Watch Christine for its strong lead performance, for the solid supporting actors, and for the film’s effort to fill out the story of a real person whose legacy has been limited to its shock value. The script has its flaws, but does manage to give the viewer a picture of Christine Chubbuck as a real person, and the decision not to sensationalize the suicide itself, instead making her character the center of the film, saved the movie from its handful of missteps.

Captain Fantastic.

I hadn’t even heard of Captain Fantastic until Viggo Mortensen grabbed an Oscar nomination for Best Actor for his performance here, but when it popped up on Amazon Prime this month and a couple of you recommended it, I figured I’d give it a shot, even though the reviews I’d seen before watching it were all pretty lukewarm. It’s really not a good movie at all, thanks to a mawkish, preachy script, saved in parts by some good performances and a lot of very funny quips that still aren’t enough to justify this movie’s one-sided existence. (It’s also available on iTunes.)

Mortensen plays Ben, a father of six who lives in an isolated cabin in the Pacific Northwest with his family, where he and his wife have home-schooled the kids and raised them off the grid, rearing a bunch of child prodigies with distinctly anti-capitalist, anti-religious, socially progressive views. When their mom, who is absent in the early parts of the film because she’s been hospitalized, kills herself, the brood end up taking a road trip south to New Mexico to attend her funeral, fight with her father, and engage in the obvious comedy of having the kids see American consumer culture for the first time.

It’s a cliche-ridden mess as a script, as a story, and in most of the things the family does outside of itself, which is to say that the only parts of the script that work are the interactions between Ned and his kids, or among the kids themselves. With six of them, there isn’t enough screen time to develop their individual characters, so five of them are cut from the same cloth and seem to represent different stages of development, with the oldest, Bo, the one who gets some depth, although the two sisters, Kielyr and Vespyr, have their moments. The actors playing the children are all quite good, and I would bet this film will one day be a novelty for the fact that a bunch of good actors were all in this as kids, but they don’t have a ton to work with.

The hippie material here provides a few good laughs, although some of them were easy targets, and the film overplays the humorous aspects of having a five-year-old spout Marxist ideology or Bo indignantly inform his father than he’s no longer a Trotskyist but a Maoist. But once the film puts them in direct contact with mainstream kids and adults, like Ben’s sister (played by Kathryn Hahn, who shows how great she can be even in a serious role) and her family, the film just goes for low-hanging fruit, and never recovers the energy it showed in spurts earlier in the film.

The ending is where the wheels truly come off the bus, pun intended; the story jumps too fast, spares us a lot of explanation we need for decisions the characters (mostly the kids) make, and gives us way too much of a feel-good ending for a setup that should give us something very ambiguous.
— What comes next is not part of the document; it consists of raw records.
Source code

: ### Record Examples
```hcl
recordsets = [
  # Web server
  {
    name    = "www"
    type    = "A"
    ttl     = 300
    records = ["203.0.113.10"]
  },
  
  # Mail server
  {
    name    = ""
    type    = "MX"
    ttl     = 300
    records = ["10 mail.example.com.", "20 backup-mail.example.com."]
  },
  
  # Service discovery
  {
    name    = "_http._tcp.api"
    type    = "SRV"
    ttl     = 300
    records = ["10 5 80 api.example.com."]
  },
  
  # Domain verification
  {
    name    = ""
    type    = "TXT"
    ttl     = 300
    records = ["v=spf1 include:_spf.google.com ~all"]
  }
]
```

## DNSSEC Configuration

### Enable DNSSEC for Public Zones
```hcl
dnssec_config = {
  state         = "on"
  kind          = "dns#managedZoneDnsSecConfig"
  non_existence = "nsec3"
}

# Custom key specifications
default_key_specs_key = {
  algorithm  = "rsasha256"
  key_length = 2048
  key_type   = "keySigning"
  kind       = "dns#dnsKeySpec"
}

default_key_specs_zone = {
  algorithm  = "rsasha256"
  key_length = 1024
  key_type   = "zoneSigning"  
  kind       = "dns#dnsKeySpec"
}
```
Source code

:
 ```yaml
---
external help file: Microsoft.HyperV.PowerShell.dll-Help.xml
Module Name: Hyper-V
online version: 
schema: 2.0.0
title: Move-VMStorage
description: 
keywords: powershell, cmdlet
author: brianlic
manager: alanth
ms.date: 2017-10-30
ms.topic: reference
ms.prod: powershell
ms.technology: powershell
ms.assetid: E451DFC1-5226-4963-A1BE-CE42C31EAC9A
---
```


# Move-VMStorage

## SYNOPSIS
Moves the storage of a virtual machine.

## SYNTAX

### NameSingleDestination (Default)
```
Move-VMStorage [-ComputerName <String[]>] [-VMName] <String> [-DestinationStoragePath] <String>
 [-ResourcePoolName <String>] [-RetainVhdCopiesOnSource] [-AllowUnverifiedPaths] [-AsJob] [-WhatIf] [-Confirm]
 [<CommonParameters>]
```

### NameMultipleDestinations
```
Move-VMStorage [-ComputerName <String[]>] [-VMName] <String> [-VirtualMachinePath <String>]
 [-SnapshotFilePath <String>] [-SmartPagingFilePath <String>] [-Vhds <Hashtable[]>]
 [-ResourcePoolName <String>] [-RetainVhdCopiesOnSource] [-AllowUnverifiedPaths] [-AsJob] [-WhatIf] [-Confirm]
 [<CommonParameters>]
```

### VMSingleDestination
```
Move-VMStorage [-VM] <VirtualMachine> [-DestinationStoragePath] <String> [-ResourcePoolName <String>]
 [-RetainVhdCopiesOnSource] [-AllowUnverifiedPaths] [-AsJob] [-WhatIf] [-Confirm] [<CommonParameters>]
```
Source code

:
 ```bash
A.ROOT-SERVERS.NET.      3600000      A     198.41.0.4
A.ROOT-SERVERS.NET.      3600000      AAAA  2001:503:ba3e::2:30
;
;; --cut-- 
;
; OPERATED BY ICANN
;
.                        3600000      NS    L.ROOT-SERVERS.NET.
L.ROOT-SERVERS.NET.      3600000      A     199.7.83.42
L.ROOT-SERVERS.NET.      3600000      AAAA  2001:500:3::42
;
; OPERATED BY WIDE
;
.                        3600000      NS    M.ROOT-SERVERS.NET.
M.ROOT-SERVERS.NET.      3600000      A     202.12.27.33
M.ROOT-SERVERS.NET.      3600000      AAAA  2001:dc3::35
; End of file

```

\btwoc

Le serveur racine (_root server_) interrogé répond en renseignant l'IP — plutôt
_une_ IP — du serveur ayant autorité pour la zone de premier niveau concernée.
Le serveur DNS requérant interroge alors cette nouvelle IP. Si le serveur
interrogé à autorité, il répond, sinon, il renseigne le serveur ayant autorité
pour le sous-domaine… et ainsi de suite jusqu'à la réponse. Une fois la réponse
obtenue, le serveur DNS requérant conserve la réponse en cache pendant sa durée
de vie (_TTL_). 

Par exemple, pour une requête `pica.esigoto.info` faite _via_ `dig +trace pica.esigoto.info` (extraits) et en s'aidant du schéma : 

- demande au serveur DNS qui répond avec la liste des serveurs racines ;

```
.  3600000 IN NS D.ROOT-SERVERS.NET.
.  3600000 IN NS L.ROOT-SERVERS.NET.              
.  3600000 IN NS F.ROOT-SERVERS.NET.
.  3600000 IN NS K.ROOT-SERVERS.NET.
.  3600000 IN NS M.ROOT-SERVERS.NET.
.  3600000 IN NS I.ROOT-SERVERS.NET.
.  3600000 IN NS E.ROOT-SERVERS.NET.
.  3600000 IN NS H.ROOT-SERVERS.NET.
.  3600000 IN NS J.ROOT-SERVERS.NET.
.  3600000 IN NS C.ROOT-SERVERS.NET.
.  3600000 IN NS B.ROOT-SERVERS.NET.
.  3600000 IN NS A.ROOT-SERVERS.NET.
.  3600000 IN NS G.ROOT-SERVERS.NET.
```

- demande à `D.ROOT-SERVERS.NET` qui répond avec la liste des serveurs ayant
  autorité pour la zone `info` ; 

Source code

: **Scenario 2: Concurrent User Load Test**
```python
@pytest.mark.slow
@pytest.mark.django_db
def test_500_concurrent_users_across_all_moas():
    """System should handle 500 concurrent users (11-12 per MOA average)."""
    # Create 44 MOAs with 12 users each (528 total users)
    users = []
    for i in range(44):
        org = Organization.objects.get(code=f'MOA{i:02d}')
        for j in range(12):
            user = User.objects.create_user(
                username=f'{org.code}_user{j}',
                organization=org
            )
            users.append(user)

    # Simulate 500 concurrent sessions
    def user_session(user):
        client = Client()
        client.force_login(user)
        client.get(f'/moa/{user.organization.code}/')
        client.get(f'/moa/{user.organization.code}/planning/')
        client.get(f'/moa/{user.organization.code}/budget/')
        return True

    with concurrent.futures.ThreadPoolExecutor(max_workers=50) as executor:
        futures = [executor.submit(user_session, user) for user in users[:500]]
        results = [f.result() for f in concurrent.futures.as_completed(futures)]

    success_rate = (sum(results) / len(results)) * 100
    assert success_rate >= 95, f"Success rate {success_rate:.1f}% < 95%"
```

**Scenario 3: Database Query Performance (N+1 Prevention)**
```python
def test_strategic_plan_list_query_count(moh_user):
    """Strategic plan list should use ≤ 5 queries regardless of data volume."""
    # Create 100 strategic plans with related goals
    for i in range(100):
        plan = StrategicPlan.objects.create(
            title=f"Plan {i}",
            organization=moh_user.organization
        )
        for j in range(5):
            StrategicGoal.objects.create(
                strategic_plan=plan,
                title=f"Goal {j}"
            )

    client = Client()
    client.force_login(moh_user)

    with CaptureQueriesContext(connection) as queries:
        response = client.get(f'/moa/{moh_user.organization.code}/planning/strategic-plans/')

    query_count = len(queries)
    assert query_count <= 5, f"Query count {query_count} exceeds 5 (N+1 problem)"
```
This is a movie about parenting, about the choices we make as parents, about what it might be like to be there every minute of the day with your kids, and how we might raise children to be better humans, better aware of their effects on the environment and on others, more concerned about injustice and less concerned about material wealth. But parenting is hard, and raising kids with values like those, so far out of the mainstream of our culture, is extremely difficult, so giving us a pat ending where everything’s just fine – and, by the way, who’s paying for Bo’s choice at the film’s end – is inauthentic.

Mortensen’s very good in the film, but I would have given Joel Edgerton the nomination for Loving or even Michael Shannon for Midnight Special before him. Heck, even Rolf Lassgård, without whom A Man Called Ove would have failed completely as a film, was better.